Source passage |
In [1]:
#  Please write a number of classes to process and represent simple data, as follows:
#   1 - A superclass to represent a single data entry with two features. Superclass should have functionality to
#       store underlying "raw" data and to display formatted data.
#       Extend with a subclass to represent an entry from a more specific source containing additional numerical
#       data. 
#   2 - A factory class to produce an object given a "row" of input data, such as might be obtained from reading 
#       in a CSV file.
#   3 - Iterate over all sample rows given below ('rows'), using the factory to create objects.
#   4 - Very briefly describe why this type of code might be valuable or important.
#
# Note: include code to "standardize" data from each row (process strings, ensure data types, etc)

super_rows = [
    ["Pegasus", "True"],
    ["Unicorn", "False"]
]
sub_rows = [
    ["Alicorn", "23.1", "True"],
    ["basilisk", "120.433", "False"],
    ["ChiMera", "101.8", "True"],
    ["Nemean lion", "2", "False"],
    ["Griffin", "65.82,465.21", "False"],
    ["0rthros", "52.01", "False"],
    ["Cockatrice", "nan", "True"],
]

rows = super_rows + sub_rows

# Add ingestion code here

In [50]:
from dataclasses import dataclass
import numpy as np
import pandas as pd

@dataclass
class ParentClass:
    str_var: str
    bool_var: str

    def process_row(self, return_values=True, print_values=False):
        str_var_format = self.str_var.lower().capitalize()

Transcribed page contents:
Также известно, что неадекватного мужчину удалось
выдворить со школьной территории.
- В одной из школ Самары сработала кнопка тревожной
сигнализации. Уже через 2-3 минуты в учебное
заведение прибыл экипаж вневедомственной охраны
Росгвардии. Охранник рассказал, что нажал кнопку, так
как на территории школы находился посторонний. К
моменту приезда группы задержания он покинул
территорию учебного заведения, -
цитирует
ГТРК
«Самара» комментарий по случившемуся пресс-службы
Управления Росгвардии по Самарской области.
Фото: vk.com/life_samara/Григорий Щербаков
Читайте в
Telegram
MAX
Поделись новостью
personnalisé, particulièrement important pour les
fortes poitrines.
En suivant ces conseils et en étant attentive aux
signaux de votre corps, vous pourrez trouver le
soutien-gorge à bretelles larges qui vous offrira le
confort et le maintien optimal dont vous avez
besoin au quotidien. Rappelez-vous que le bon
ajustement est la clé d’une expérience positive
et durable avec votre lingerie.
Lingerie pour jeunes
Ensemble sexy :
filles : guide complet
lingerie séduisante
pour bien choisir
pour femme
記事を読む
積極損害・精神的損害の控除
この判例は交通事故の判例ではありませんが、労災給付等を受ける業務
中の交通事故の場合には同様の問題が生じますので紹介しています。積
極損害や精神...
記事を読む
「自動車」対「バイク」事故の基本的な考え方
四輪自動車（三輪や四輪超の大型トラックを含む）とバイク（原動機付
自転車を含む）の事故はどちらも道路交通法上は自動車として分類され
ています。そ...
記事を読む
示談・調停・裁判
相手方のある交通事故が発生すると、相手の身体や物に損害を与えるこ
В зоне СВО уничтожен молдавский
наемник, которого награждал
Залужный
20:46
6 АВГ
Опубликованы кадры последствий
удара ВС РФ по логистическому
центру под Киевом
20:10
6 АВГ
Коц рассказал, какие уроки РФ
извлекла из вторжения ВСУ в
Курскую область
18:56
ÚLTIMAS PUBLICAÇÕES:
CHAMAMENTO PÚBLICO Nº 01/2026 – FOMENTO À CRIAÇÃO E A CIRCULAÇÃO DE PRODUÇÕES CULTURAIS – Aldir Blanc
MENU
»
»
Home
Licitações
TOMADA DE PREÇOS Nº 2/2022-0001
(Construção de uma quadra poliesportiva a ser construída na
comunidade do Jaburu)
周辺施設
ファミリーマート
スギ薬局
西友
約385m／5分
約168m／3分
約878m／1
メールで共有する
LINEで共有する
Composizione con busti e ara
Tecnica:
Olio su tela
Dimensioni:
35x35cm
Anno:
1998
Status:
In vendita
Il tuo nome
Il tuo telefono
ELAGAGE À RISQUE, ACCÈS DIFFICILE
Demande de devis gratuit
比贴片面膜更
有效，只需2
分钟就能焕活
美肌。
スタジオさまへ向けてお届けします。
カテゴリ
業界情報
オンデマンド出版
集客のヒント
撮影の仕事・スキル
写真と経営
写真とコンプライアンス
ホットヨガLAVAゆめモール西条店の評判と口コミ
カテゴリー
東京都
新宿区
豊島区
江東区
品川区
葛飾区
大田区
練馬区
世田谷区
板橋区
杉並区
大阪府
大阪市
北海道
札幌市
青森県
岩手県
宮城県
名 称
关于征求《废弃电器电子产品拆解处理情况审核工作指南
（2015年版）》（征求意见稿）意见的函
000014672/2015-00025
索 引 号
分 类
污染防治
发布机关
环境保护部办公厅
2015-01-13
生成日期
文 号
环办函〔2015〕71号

Task requirements | Please reproduce part of the data-class notebook word for word, beginning at the words "# Add ingestion" and stopping after "str_var_format = self.str_var.lower().capitalize()".

Finished exercise |
# Add ingestion code here

In [50]:
from dataclasses import dataclass
import numpy as np
import pandas as pd

@dataclass
class ParentClass:
    str_var: str
    bool_var: str

    def process_row(self, return_values=True, print_values=False):
        str_var_format = self.str_var.lower().capitalize()